Task 1 » Rewrite the paragraph of the EPA campus article that begins "Green design, fiscal responsibility" as a bulleted list that keeps its main facts.
━━━ Provided text ━━━
Environmental Campus for EPA

by Tod Rittenhouse, Weidlinger Associates, Inc., Consulting Engineers, 333 Seventh Avenue, New York, N.Y. 10001.,


Serial Information: Civil Engineering—ASCE, 1994, Vol. 64, Issue 10, Pg. 54-57


Document Type: Feature article

Abstract:

Green design, fiscal responsibility and a new Corps of Engineers value engineering program come together in EPA's $240 million new central research campus to be built in North Carolina's Research Triangle Park. Some 1.7 million sq ft are spread through 14 buildings that are oriented to the site's natural views. Green solutions range from using wildflowers rather than high-maintenance grass along the roadways to controlling sources of indoor air pollution through selection of materials and furnishings. Central atriums bring daylight into most buildings, and all glazing (and other exterior materials) was chosen to conserve energy. Lab and office spaces for researchers are paired on either side of the Administration Building, two parking garages hold 750 cars each, and a high-bay lab is at one end of the main complex. The national Computer Center and a Child Care Center are also on the campus. Joining the concrete lab structures and the steel-framed offices was a structural engineering design challenge, as expansion joints were to be unobtrusive. The project came under the federal government's new review program OVEST, the Office (Chief of Engineers) Value Engineering Study Team, and ARMs, the new Automated Review Management System, also developed by the Corps.
━━━ Extracted material ━━━
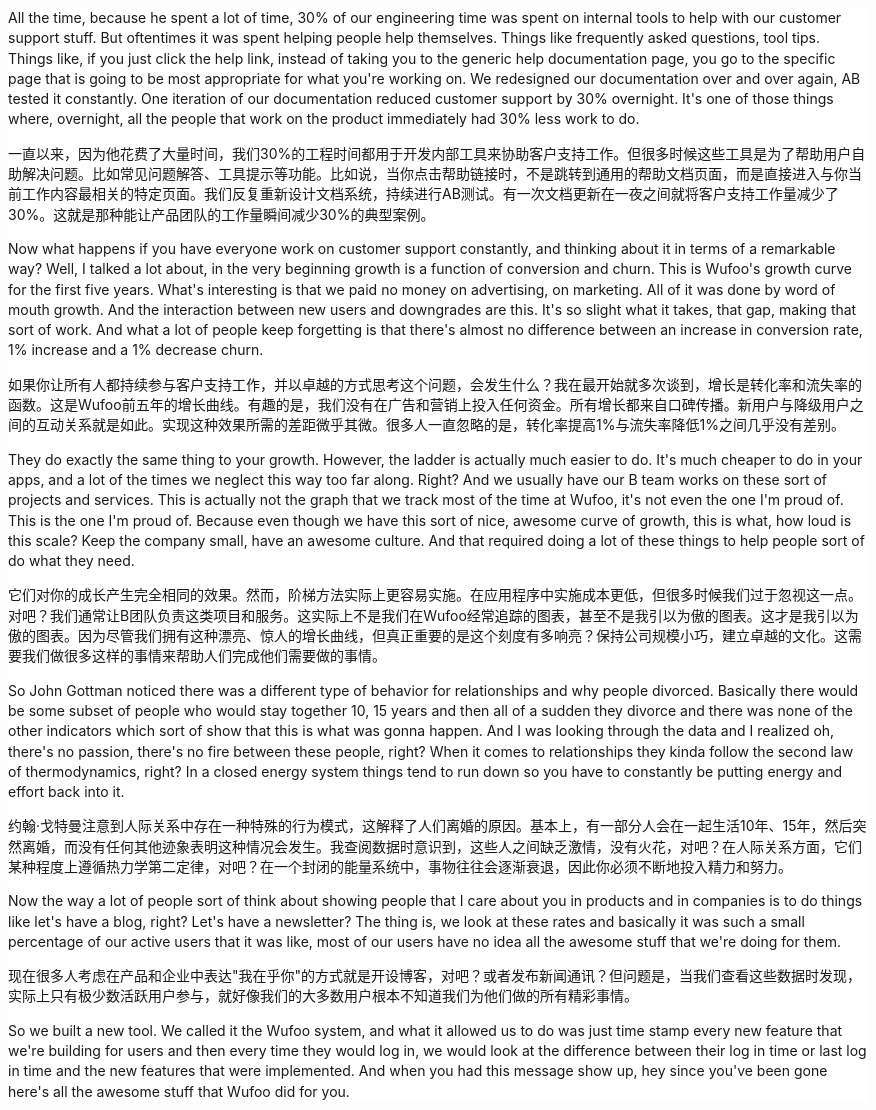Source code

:All the time, because he spent a lot of time, 30% of our engineering time was spent on internal tools to help with our customer support stuff. But oftentimes it was spent helping people help themselves. Things like frequently asked questions, tool tips. Things like, if you just click the help link, instead of taking you to the generic help documentation page, you go to the specific page that is going to be most appropriate for what you're working on. We redesigned our documentation over and over again, AB tested it constantly. One iteration of our documentation reduced customer support by 30% overnight. It's one of those things where, overnight, all the people that work on the product immediately had 30% less work to do.

一直以来，因为他花费了大量时间，我们30%的工程时间都用于开发内部工具来协助客户支持工作。但很多时候这些工具是为了帮助用户自助解决问题。比如常见问题解答、工具提示等功能。比如说，当你点击帮助链接时，不是跳转到通用的帮助文档页面，而是直接进入与你当前工作内容最相关的特定页面。我们反复重新设计文档系统，持续进行AB测试。有一次文档更新在一夜之间就将客户支持工作量减少了30%。这就是那种能让产品团队的工作量瞬间减少30%的典型案例。

Now what happens if you have everyone work on customer support constantly, and thinking about it in terms of a remarkable way? Well, I talked a lot about, in the very beginning growth is a function of conversion and churn. This is Wufoo's growth curve for the first five years. What's interesting is that we paid no money on advertising, on marketing. All of it was done by word of mouth growth. And the interaction between new users and downgrades are this. It's so slight what it takes, that gap, making that sort of work. And what a lot of people keep forgetting is that there's almost no difference between an increase in conversion rate, 1% increase and a 1% decrease churn.

如果你让所有人都持续参与客户支持工作，并以卓越的方式思考这个问题，会发生什么？我在最开始就多次谈到，增长是转化率和流失率的函数。这是Wufoo前五年的增长曲线。有趣的是，我们没有在广告和营销上投入任何资金。所有增长都来自口碑传播。新用户与降级用户之间的互动关系就是如此。实现这种效果所需的差距微乎其微。很多人一直忽略的是，转化率提高1%与流失率降低1%之间几乎没有差别。

They do exactly the same thing to your growth. However, the ladder is actually much easier to do. It's much cheaper to do in your apps, and a lot of the times we neglect this way too far along. Right? And we usually have our B team works on these sort of projects and services. This is actually not the graph that we track most of the time at Wufoo, it's not even the one I'm proud of. This is the one I'm proud of. Because even though we have this sort of nice, awesome curve of growth, this is what, how loud is this scale? Keep the company small, have an awesome culture. And that required doing a lot of these things to help people sort of do what they need.

它们对你的成长产生完全相同的效果。然而，阶梯方法实际上更容易实施。在应用程序中实施成本更低，但很多时候我们过于忽视这一点。对吧？我们通常让B团队负责这类项目和服务。这实际上不是我们在Wufoo经常追踪的图表，甚至不是我引以为傲的图表。这才是我引以为傲的图表。因为尽管我们拥有这种漂亮、惊人的增长曲线，但真正重要的是这个刻度有多响亮？保持公司规模小巧，建立卓越的文化。这需要我们做很多这样的事情来帮助人们完成他们需要做的事情。

So John Gottman noticed there was a different type of behavior for relationships and why people divorced. Basically there would be some subset of people who would stay together 10, 15 years and then all of a sudden they divorce and there was none of the other indicators which sort of show that this is what was gonna happen. And I was looking through the data and I realized oh, there's no passion, there's no fire between these people, right? When it comes to relationships they kinda follow the second law of thermodynamics, right? In a closed energy system things tend to run down so you have to constantly be putting energy and effort back into it.

约翰·戈特曼注意到人际关系中存在一种特殊的行为模式，这解释了人们离婚的原因。基本上，有一部分人会在一起生活10年、15年，然后突然离婚，而没有任何其他迹象表明这种情况会发生。我查阅数据时意识到，这些人之间缺乏激情，没有火花，对吧？在人际关系方面，它们某种程度上遵循热力学第二定律，对吧？在一个封闭的能量系统中，事物往往会逐渐衰退，因此你必须不断地投入精力和努力。

Now the way a lot of people sort of think about showing people that I care about you in products and in companies is to do things like let's have a blog, right? Let's have a newsletter? The thing is, we look at these rates and basically it was such a small percentage of our active users that it was like, most of our users have no idea all the awesome stuff that we're doing for them.

现在很多人考虑在产品和企业中表达"我在乎你"的方式就是开设博客，对吧？或者发布新闻通讯？但问题是，当我们查看这些数据时发现，实际上只有极少数活跃用户参与，就好像我们的大多数用户根本不知道我们为他们做的所有精彩事情。

So we built a new tool. We called it the Wufoo system, and what it allowed us to do was just time stamp every new feature that we're building for users and then every time they would log in, we would look at the difference between their log in time or last log in time and the new features that were implemented. And when you had this message show up, hey since you've been gone here's all the awesome stuff that Wufoo did for you.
━━━
Task 2 » Reproduce verbatim the lines of the records from the line with "Now the way" to the line with "现在很多人考虑在产品和企业中".

Exercise result 1 »
- EPA's $240 million central research campus will be built in North Carolina's Research Triangle Park. It combines green design, fiscal responsibility and a new Corps of Engineers value engineering program.
- It has about 1.7 million sq ft in 14 buildings, oriented to the site's natural views.
- Green measures include wildflowers instead of high-maintenance grass along roadways, and materials and furnishings selected to control sources of indoor air pollution.
- Central atriums bring daylight into most buildings. All glazing and other exterior materials were chosen to conserve energy.
- Researchers' lab and office spaces are paired on either side of the Administration Building.
- There are two parking garages for 750 cars each, and a high-bay lab sits at one end of the main complex.
- The campus also holds the national Computer Center and a Child Care Center.
- Joining the concrete lab structures to the steel-framed offices with unobtrusive expansion joints was a structural design challenge.
- The project was reviewed under OVEST, the Office (Chief of Engineers) Value Engineering Study Team, and ARMs, the Corps' new Automated Review Management System.

Exercise result 2 »
Now the way a lot of people sort of think about showing people that I care about you in products and in companies is to do things like let's have a blog, right? Let's have a newsletter? The thing is, we look at these rates and basically it was such a small percentage of our active users that it was like, most of our users have no idea all the awesome stuff that we're doing for them.

现在很多人考虑在产品和企业中表达"我在乎你"的方式就是开设博客，对吧？或者发布新闻通讯？但问题是，当我们查看这些数据时发现，实际上只有极少数活跃用户参与，就好像我们的大多数用户根本不知道我们为他们做的所有精彩事情。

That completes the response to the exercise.